In this talk, I will first introduce MERT, an acoustic music understanding model based on large-scale self-supervised training and is akin to the “BERT moment” in NLP, but for Music. We have successfully trained a family of MERT models (with model sizes including 95M, 330M, and 1B parameters), which demonstrated excellent performance on 14 Music Information Retrieval (MIR) tasks. Since releasing on HuggingFace in mid-2023, MERT has received over 500K downloads. To address the significant absence of a universal and community-driven benchmark for music understanding, we further developed MARBLE, a universal MIR benchmark. MARBLE facilitates the benchmarking of pre-trained music models for 18 tasks (with more being added) on 12 publicly available datasets, offering an easy-to-use, extendable, and reproducible evaluation suite for this burgeoning community.
Invited Speaker: Chenghua Lin (University of Manchester)
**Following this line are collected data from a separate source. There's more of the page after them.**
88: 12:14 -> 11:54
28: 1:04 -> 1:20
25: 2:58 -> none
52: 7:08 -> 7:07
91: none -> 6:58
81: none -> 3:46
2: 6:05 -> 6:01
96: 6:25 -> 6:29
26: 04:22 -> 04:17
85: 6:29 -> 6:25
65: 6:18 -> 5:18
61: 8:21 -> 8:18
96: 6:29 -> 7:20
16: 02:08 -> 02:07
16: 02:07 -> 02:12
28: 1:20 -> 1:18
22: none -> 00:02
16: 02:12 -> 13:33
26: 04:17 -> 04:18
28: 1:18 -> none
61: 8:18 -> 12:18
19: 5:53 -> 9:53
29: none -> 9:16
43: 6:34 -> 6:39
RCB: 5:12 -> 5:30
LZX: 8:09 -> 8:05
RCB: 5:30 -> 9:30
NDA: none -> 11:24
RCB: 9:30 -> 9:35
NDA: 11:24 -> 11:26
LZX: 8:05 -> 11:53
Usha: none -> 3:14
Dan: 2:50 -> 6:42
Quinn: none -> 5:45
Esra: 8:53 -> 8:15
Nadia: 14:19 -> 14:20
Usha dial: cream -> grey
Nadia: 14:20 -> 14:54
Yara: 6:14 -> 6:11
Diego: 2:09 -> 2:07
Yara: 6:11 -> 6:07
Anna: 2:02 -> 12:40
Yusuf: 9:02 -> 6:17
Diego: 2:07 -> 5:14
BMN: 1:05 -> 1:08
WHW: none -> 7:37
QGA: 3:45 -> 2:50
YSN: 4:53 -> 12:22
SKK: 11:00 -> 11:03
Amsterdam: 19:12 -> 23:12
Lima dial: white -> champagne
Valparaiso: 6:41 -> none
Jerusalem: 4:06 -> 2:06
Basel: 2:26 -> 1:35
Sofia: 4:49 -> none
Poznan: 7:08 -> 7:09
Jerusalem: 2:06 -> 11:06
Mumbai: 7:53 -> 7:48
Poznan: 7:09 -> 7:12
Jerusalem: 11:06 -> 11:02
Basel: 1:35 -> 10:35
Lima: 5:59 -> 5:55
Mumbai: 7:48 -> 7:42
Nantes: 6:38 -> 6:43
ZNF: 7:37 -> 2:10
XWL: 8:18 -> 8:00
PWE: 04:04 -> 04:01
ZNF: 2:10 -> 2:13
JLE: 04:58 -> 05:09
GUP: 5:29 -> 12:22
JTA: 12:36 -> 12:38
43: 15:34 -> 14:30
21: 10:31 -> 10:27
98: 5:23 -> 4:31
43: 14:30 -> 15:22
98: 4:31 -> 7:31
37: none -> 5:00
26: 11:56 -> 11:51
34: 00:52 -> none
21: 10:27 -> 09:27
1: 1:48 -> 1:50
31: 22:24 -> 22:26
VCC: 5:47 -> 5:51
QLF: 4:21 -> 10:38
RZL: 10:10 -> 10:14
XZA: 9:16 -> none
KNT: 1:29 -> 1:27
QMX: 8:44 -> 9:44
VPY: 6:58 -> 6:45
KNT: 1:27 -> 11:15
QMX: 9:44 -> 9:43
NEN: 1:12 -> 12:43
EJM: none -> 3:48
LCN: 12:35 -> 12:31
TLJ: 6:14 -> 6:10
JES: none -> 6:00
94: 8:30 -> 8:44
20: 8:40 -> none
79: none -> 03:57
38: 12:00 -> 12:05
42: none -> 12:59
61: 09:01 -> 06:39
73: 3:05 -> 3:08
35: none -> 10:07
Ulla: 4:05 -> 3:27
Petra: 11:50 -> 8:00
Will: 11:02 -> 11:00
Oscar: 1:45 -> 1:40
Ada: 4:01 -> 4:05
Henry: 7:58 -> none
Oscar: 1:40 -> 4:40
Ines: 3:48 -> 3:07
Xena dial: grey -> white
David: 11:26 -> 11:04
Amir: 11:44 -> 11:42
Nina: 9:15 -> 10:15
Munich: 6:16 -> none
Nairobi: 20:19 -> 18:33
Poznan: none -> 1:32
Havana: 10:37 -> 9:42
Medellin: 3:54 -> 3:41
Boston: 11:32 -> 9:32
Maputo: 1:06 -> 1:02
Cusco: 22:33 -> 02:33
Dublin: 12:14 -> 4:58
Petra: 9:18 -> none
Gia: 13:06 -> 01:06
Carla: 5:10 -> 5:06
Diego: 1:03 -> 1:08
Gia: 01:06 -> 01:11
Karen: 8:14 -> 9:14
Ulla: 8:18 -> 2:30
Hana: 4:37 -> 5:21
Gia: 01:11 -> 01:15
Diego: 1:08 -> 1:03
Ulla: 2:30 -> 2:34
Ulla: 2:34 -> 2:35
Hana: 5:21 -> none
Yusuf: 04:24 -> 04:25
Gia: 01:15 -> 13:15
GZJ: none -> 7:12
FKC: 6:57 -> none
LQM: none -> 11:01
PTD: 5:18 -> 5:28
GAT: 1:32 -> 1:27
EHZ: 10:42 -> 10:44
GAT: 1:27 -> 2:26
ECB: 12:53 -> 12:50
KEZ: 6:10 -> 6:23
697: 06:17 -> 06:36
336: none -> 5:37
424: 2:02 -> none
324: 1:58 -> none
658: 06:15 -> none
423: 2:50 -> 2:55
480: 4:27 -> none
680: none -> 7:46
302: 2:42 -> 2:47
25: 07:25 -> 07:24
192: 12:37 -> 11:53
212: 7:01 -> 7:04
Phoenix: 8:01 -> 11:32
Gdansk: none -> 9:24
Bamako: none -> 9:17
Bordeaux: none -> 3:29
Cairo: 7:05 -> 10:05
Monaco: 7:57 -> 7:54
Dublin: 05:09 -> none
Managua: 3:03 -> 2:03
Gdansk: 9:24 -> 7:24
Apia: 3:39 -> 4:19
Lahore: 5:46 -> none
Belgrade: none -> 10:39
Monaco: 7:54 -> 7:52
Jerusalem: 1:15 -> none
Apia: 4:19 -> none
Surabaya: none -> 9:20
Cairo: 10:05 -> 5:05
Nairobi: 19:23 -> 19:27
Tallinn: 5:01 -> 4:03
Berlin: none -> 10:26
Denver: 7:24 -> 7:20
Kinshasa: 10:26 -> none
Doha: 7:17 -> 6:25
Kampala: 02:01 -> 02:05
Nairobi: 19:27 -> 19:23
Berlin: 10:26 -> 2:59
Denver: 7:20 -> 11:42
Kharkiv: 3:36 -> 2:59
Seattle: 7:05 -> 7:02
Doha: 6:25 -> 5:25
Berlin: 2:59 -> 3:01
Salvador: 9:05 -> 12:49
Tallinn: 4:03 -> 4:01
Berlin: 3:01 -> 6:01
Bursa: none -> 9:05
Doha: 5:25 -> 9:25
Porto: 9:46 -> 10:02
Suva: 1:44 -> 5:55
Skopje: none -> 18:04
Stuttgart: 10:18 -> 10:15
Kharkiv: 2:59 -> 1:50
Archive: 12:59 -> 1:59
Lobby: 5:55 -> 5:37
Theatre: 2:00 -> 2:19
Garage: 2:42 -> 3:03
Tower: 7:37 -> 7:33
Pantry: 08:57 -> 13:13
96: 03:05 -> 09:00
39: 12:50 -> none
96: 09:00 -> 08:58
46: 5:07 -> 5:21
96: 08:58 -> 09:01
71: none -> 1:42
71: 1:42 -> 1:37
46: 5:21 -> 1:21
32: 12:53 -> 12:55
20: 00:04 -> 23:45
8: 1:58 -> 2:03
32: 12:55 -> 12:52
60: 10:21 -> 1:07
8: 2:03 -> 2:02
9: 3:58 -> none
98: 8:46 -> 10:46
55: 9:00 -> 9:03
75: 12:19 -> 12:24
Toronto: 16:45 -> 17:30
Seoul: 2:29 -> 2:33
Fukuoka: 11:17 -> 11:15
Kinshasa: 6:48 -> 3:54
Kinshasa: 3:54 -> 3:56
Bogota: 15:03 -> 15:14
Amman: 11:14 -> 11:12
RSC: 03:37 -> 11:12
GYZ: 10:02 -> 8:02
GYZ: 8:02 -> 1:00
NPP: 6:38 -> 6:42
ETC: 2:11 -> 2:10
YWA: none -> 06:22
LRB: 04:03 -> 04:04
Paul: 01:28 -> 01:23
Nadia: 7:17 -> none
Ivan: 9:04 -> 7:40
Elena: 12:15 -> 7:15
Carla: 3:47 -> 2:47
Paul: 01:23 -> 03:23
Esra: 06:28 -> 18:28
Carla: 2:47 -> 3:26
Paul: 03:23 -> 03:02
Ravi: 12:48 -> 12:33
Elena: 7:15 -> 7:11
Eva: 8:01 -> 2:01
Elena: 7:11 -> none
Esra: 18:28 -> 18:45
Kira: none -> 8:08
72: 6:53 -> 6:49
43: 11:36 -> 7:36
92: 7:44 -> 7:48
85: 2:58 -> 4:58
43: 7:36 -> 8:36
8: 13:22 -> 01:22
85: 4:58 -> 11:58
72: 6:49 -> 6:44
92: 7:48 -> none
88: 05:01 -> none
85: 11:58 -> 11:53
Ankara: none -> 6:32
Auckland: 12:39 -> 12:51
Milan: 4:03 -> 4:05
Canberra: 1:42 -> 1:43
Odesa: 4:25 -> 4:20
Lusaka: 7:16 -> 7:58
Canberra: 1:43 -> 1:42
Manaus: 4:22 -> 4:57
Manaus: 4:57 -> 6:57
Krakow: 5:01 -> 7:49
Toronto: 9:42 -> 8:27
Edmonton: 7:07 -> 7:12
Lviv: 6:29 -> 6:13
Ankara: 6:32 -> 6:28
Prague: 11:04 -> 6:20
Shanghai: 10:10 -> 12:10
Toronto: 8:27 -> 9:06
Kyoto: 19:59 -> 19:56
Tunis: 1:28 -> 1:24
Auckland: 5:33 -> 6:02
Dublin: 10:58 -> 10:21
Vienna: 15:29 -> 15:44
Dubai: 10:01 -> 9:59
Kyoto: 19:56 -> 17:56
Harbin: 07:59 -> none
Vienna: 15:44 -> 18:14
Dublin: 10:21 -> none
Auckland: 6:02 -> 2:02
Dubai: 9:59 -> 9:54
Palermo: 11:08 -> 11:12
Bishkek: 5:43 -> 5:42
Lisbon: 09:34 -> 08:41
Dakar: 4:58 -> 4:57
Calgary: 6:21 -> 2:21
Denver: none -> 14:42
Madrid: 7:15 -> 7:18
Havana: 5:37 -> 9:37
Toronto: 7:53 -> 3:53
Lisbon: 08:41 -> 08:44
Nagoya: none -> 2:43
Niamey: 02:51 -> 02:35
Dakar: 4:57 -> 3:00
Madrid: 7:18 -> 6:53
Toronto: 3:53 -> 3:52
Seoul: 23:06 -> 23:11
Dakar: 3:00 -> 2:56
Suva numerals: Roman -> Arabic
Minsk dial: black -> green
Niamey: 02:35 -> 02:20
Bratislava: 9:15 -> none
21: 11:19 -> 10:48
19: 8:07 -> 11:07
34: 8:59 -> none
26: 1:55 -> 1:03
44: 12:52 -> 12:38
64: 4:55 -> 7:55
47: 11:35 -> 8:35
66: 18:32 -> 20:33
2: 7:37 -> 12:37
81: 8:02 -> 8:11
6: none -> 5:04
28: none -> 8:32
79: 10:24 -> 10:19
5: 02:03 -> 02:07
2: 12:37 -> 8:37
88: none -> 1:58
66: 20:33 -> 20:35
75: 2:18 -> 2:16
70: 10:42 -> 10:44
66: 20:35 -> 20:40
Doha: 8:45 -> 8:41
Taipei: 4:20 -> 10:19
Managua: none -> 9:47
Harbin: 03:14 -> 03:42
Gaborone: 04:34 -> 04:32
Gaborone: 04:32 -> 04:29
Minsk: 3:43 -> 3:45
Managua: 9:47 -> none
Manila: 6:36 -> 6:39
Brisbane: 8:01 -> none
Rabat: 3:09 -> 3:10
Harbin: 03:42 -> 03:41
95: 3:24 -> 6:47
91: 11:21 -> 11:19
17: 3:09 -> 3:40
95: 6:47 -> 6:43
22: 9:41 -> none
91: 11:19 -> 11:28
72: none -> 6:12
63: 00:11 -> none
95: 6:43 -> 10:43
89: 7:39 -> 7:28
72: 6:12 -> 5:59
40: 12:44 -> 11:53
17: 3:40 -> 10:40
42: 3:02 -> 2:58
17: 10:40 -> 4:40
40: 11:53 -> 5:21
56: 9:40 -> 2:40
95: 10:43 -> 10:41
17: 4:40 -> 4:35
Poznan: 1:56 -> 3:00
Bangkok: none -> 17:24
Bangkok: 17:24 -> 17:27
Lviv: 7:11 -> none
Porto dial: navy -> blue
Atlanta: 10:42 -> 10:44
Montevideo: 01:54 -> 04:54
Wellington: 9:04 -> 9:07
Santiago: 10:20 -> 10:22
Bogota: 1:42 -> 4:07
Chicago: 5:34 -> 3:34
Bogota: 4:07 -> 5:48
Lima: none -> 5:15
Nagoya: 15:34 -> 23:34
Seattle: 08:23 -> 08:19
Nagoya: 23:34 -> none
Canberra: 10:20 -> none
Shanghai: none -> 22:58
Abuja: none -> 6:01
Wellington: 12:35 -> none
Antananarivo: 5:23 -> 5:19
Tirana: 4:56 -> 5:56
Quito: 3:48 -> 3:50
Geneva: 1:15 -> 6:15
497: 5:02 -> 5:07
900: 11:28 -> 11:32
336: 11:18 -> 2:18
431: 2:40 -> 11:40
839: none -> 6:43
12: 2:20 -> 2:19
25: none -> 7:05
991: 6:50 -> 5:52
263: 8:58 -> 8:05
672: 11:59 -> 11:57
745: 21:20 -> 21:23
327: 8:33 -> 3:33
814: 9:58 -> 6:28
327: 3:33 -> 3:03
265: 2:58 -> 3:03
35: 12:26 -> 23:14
Bio: Chenghua Lin is Professor of Natural Language Processing in the Department of Computer Science at The University of Manchester. His research focuses on integrating NLP and machine learning for language generation and understanding, with current key interests including AI for science, robustness in LLMs, evaluation methods and benchmarks, metaphor processing, and representation learning for music. He currently serves as the Secretary of the ACL SIGGEN Board, a member of the IEEE Speech and Language Processing Technical Committee, and is a founding advisor for the Multimodal Art Projection community. He has received several awards for his research, including the CIKM Test-of-Time Award and the INLG Best Paper Runner-up Award. He has also held numerous program and chairing roles for *ACL conferences, and is the lead organiser of the 1st and 2nd editions of the Lay Summarisation shared task, co-located with the BioNLP Workshop.